▸ **Exercise description**: The reply must contain all of the records, unchanged.

───── Data to use ─────

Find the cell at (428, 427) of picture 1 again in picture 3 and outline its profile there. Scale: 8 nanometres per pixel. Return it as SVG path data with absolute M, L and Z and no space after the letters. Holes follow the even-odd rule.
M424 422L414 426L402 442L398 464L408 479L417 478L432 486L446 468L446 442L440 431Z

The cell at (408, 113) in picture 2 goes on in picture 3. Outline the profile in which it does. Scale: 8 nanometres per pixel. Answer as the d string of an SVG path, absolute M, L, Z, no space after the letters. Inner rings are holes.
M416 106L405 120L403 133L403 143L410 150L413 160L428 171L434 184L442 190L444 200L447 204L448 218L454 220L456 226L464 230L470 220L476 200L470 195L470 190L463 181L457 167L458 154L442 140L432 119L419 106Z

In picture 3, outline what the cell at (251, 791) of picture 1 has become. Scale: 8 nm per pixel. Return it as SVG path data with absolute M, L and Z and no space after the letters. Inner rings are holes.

─────

▸ **Exercise solution**:
Find the cell at (428, 427) of picture 1 again in picture 3 and outline its profile there. Scale: 8 nanometres per pixel. Return it as SVG path data with absolute M, L and Z and no space after the letters. Holes follow the even-odd rule.
M424 422L414 426L402 442L398 464L408 479L417 478L432 486L446 468L446 442L440 431Z

The cell at (408, 113) in picture 2 goes on in picture 3. Outline the profile in which it does. Scale: 8 nanometres per pixel. Answer as the d string of an SVG path, absolute M, L, Z, no space after the letters. Inner rings are holes.
M416 106L405 120L403 133L403 143L410 150L413 160L428 171L434 184L442 190L444 200L447 204L448 218L454 220L456 226L464 230L470 220L476 200L470 195L470 190L463 181L457 167L458 154L442 140L432 119L419 106Z

In picture 3, outline what the cell at (251, 791) of picture 1 has become. Scale: 8 nm per pixel. Return it as SVG path data with absolute M, L and Z and no space after the letters. Inner rings are holes.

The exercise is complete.